Some items I found interesting, in no particular order:
- How did the rating agencies mess up so badly? (The New York Times): An article looking into Moody's and how it was culpable (incompetent?) in the credit meltdown.
- Review of the book, Dubai: Vulnerability of Success by Christopher Davidson (The New York Times): Long-time readers of this blog may notice that I have an interest in Dubai so I tend to read articles related to it. NYT reviews a book that raises the serious issues that Dubai needs to overcome if it is to succed in the future. It seems that this book does not touch on the greatest threat to Dubai, the real estate bubble, and, instead, touches on social and political issues that are far more important in the long run: "He warns of possible laborers’ protests against low wages and unsafe work sites, a potential backlash against the flowing alcohol, the gambling, the low attendance at mosques and a declining use of Arabic without full fluency in English. He also treats of smuggling, shady arms dealing, money laundering and human trafficking of girls and women from around Asia. International pressures, Mr. Davidson writes, have led the U.A.E. to pass new laws and tighten regulations. Still, these issues are generally overlooked in the gleaming Dubai brand cultivated by the emirate’s boosters. For Mr. Davidson, Dubai’s greatest weakness lies in its autocratic governing system."

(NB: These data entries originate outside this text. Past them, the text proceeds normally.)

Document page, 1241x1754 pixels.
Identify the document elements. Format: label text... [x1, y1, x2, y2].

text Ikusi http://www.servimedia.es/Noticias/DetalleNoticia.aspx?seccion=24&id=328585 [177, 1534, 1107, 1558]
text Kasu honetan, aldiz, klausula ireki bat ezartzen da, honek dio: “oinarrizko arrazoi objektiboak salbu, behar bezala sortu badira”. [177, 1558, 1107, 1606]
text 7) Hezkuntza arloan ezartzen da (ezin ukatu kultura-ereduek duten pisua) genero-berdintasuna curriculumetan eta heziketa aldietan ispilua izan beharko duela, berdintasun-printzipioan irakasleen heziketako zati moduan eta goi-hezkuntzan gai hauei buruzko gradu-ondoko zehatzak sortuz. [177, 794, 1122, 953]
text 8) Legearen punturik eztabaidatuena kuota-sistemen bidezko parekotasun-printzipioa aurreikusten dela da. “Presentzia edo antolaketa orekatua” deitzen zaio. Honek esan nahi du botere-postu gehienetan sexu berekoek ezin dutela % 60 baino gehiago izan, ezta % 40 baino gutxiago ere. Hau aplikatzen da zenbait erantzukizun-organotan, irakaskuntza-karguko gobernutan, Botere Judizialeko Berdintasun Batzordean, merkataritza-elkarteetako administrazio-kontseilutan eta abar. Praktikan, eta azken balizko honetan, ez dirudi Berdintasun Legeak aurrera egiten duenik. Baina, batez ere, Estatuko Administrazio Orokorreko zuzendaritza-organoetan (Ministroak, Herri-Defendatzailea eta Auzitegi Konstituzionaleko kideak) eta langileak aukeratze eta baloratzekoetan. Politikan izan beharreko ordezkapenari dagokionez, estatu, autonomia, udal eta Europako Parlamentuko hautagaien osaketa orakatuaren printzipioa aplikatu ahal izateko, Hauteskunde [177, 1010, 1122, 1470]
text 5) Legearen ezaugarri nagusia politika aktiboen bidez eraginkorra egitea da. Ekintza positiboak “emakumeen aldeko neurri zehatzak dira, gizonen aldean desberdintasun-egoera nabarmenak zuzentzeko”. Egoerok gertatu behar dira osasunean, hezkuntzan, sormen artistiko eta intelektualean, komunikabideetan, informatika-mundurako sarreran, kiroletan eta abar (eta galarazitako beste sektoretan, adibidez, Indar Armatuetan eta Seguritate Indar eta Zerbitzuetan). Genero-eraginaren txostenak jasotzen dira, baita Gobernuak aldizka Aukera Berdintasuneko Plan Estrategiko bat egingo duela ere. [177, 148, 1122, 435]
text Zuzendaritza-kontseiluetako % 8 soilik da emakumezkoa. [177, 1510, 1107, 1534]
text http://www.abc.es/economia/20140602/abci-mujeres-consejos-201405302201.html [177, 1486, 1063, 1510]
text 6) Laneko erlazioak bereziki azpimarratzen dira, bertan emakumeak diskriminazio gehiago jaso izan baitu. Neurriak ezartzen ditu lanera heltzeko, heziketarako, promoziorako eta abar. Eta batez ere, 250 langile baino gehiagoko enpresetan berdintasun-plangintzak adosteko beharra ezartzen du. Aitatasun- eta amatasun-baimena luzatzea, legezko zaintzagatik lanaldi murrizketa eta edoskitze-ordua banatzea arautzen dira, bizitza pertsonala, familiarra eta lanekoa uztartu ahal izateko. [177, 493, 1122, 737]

- Will oil keep falling? (The Economist): The Economist has the dubious distinction of asking if are drowning in oil right near the bottom (Drowing in Oil? March 4, 1999) so it's somewhat humourous to see it asking if oil will decline even if OPEC keeps cutting production. Unlike the 1999 oil call, when I wasn't really investing and it wouldn't have been contrarian to be asking if oil can drop further when it was trading at multi-decade lows, I am tempted to think it may be onto something this time. I have no strong opinion of whether oil will fall further but there is little to convince me that oil prices will rise materially in the future (actually there is one bullish justification for commodites that I have seen and it comes from some radical view of Jeremy Grantham and I'll write a future post about it.) Anyway, the collapse is oil prices is having a massively positive impact on the world's economies, except the oil producers of course (net-net it's a positive.) If you think the GDP numbers coming out of USA, Canada, China, and others, are very bad, imagine if oil was still $140.
- America and The Downside of Privatized Healthcare (The New York Times): This is just a news story and isn't investing-related. The linked story talks about people losing their healthcare due to job losses. This is one of the big downsides of America's healthcare system, which is essentially privatized (although it still pays a big chunk in certain conditions.) If you lose your job, you are toast; and I remember reading somewhere that a very large number of people who default on their homes do so due to healthcare affordability issues (note that this is a general comment and probably doesn't apply to the current housing situaiton which is abnormal.) I don't know the exact rules but various governments in the US do provide healthcare coverage for those that cannot afford it. I'm not sure what the rules are but I suspect it doesn't cover the middle class (I remember reading some stories (this pertains to the legal system; not healthcare) about how, some middle class citizens in Canada were being bankrupted by the legal system due to the extremely high costs; but if you were poor or working poor, you did fine because the government would pay the bills.) I don't have a strong opinion of whether socialied healthcare is necessarily better but one of the benefits is that citizens can act independently and don't have to depend on their jobs.
- Warren Buffett's four famous market calls in 1974, 1979, 1999, 2008 (Contrarian Investing Blog; original source: Tilson Funds): The 1999 article is a must-read in order to understand Buffett's macro thinking. He rarely makes macro calls and isn't very good at it but he knows when valuations are extreme. The 1979 article is also worth checking out.
- Learning from mistakes with financial statement analysis (Old School Value): As you may know by now, I'm way more macro-oriented and hence is not a clasic value investor. When I do look at financials I take a cursory glance and simplify as much as possible. However, becoming an expert on financial statments is a more surer path towards wealth. Jae Jun goes over a mistake he made with one of his investments in this blog entry.
- Tanta of CalculatedRisk passes away due to ovarian cancer (Calculated Risk): It's always sad to see such a talented person pass away at a young age :( For those not familiar, Tanta, an extremely talented blogger, was a contributor to the excellent and, bearish-oriented, Calculated Risk blog. She had been battling cancer for a while and, even through that ordeal, wrote numerous detailed articles about housing. I don't think Calculated Risk will ever be the same... Tanta will be immortalized with her famous words: We're all subprime now.